Investigators searching for the identity of a toddler pulled from Keene Creek Reservoir 45 summers ago continue to tease out new tips and follow up leads from long ago.

Investigators searching for the identity of a toddler pulled from Keene Creek Reservoir 45 summers ago continue to tease out new tips and follow up leads from long ago.

Since presenting their case to the public, the team of investigators from the Jackson County Sheriff's Department has collected a new batch of details that could help match a name to the boy found bundled in blankets bound with wire and weighed down with iron assayer's molds designed to refine and cast metal.

Readers of the first story in the Mail Tribune were quick to identify Mrs. Cecil Johnson, a Central Point woman who had gone to police to voice concerns that the little boy found by a fisherman July 11, 1963, matched the description of a foster child who had been taken from her care.

Sparse follow-up at the time left current investigators with few details about who she was, but Beulah Johnson's daughters still live in the Rogue Valley and were quick to call and offer help this time, too, Detective Sgt. Colin Fagan said.

They, and other callers, said Cecil and Beulah Johnson had a small dairy on Scenic Avenue. He worked at the Double D Lumber mill and was active in local politics while she cared for their son, Cecil, three daughters, Joyce, Janice and Christine, as well as a string of foster children.

One of those foster children, a boy named Cecil Roy Rapp, was brought to them when he was about 10 days old.

The family was told he had been born to a developmentally disabled 14-year-old girl, originally from Rogue River, who lived at Fairview Home, a state institution in Salem.

With two Cecils in the family already, the Johnsons called the boy "PeeWee," and the girls, who ranged from age 10 into their teens at the time, remember him fondly.

"They had very vivid memories of this little guy," said Jackson County Deputy Medical Examiner Tim Pike.

They still recall their sadness when a stern woman of about 50 from the welfare office, known only as Mrs. Uridel in the old police reports, abruptly took PeeWee away on Jan. 31, 1963.

In talking with Pike and Fagan, Janice and Christine recounted how the Johnsons cried together on the front step as the sobbing PeeWee was driven down the lane away from the only family he had ever known, his tear-stained face framed in the car window.

"It was so painful they stopped taking in foster kids," Fagan said.

Beulah Johnson became obsessed with finding out what happened to the boy, pestering the local welfare office incessantly and writing letters to various officials, including the governor. In July 1963, when she read news accounts of the body found in Keene Creek Reservoir, she went to police, saying that reports matched the description, right down to the red and white striped shirt and corduroy pants, of the foster child taken from her home.

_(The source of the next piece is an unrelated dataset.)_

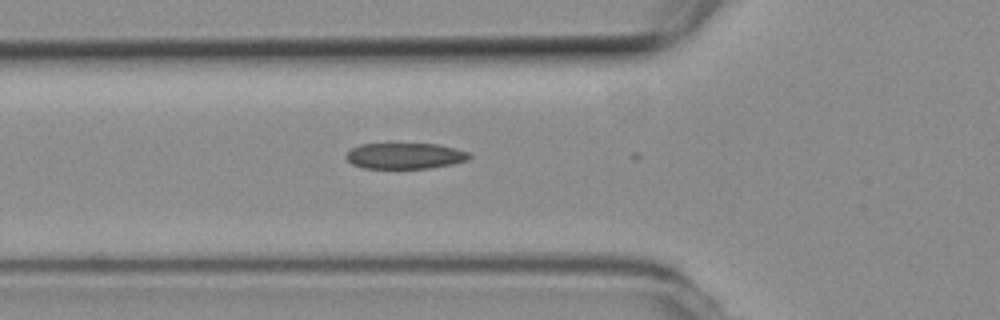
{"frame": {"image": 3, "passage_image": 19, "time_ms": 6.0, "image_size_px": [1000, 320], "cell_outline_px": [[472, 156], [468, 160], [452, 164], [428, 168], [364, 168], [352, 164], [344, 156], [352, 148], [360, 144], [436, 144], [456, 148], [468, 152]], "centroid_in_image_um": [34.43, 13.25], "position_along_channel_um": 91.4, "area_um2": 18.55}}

In a list of case follow-up notes from September 1963, Fagan found a short mention of her tip. A deputy reported that welfare officials said they had been in contact with the child, who was fine, and Mrs. Johnson was felt to be mentally unstable. However, no information was provided about who or where the child was.

"It doesn't say who they contacted or name the child or anything," he said.

Now Fagan and the team hope to unravel more about who little Cecil Roy Rapp was and what might have become of him.

They've scanned all sorts of databases available to police to see if anyone with that name has a criminal record, or even a driver's license, across the West. Ashland historian Kay Atwood, who has assisted the sheriff's department in past cases, sought Cecil Roy Rapp in genealogy records, including the Social Security death index.

Those searches found no mention of a child, or a grown man now, by that name.

Pike contacted the Oregon Department of Human Services Center for Health Statistics to look for Cecil Roy Rapp's birth certificate. No record came up under that name, but officials located what could be the birth certificate of the 14-year-old disabled girl thought to be his mother, Pike said.

They will delve into the archive to see if they can turn up her name and details about her life to determine if she had a son and what happened to him. If the details match, investigators can try to find her to take a DNA sample and see if the boy from the reservoir is a relative.

Investigators acknowledge that all this could lead to nothing.

"This might be a dry hole," Fagan said.

The name could be misremembered. The child could have been adopted and be living his life, never suspecting that he was once known as Cecil "PeeWee" Roy Rapp and loved by a Central Point family called the Johnsons.

For now, it's all part of the mystery the team hopes to unravel so they can ultimately find the true name of the boy found in the reservoir and buried in an unmarked grave at county expense.